The death on Monday in Israeli strikes of seven humanitarian workers, a Palestinian and six foreigners, from the NGO World Central Kitchen (WCK), increased international discontent. The Israeli army recognized a “serious error”, Mr. Netanyahu referring to a “tragic incident”.
Several countries from which the victims came strongly condemned the strike, including Australia.
“I found this statement […] frankly, for the family in particular […] deeply insensitive,” Australian Foreign Minister Penny Wong said of Mr. Netanyahu’s reaction in an interview with the British daily The Guardian.
“This week’s horrific attack on World Central Kitchen was not the first of its kind. It must be the last,” insisted the head of American diplomacy Antony Blinken in Brussels on Thursday.

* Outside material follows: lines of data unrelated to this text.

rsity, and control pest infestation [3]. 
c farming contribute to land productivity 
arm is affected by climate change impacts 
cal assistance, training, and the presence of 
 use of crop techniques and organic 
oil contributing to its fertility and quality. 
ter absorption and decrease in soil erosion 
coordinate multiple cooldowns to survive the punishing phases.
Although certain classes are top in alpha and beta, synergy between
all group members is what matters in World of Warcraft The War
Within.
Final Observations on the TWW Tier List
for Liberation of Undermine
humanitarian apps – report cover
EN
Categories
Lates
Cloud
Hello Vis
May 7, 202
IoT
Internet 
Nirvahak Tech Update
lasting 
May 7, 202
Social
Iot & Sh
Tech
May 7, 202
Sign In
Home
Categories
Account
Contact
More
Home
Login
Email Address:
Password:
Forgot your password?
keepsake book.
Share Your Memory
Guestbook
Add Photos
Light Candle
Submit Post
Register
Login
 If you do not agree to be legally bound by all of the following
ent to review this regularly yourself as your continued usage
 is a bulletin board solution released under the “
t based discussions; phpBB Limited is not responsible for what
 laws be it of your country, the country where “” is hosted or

He recalled that “100% of the population needs humanitarian aid” in Gaza.
Israel’s primary military supporter, the United States demanded from its partner a “spectacular increase” in this aid, hoping to see concrete measures taken “in the coming hours and days”.
“If we lose this respect for human life, we run the risk of not being able to differentiate ourselves from those we are fighting,” said Mr. Blinken, referring to Hamas.
After Monday’s strike, the NGO WCK announced that it was suspending its operations in Gaza, increasing fears for the 2.4 million inhabitants.
Open Arms, the Spanish organization which chartered with WCK the first humanitarian aid boat to arrive in Gaza in March, also said on Thursday that it was suspending its operations via the humanitarian corridor from Cyprus.
Security Council meeting
On Thursday, Médecins Sans Frontières (MSF), Oxfam, Médecins du Monde and Save the Children International warned of their near impossibility of working in Gaza.
The UN Security Council is due to hold a meeting on Friday on the situation of aid workers and the risk of famine in Gaza.
The Palestinian Red Crescent said Thursday that “31 children in (the) Gaza Strip died of starvation and dehydration.”
And according to an Oxfam study, the population of the north of this territory survives on “less than 12% of the average daily caloric needs”.
To provide assistance, several countries are carrying out airdrops, but this method cannot replace land routes, insists the UN.
The US military Command for the Middle East (Centcom) said it had dropped the equivalent of “50,680 meals” in the north of the territory on Thursday.
Joe Biden also urged Benjamin Netanyahu on Thursday to conclude “without delay” an agreement for a ceasefire, while the land operation desired by the Israeli Prime Minister in Rafah is causing growing concern.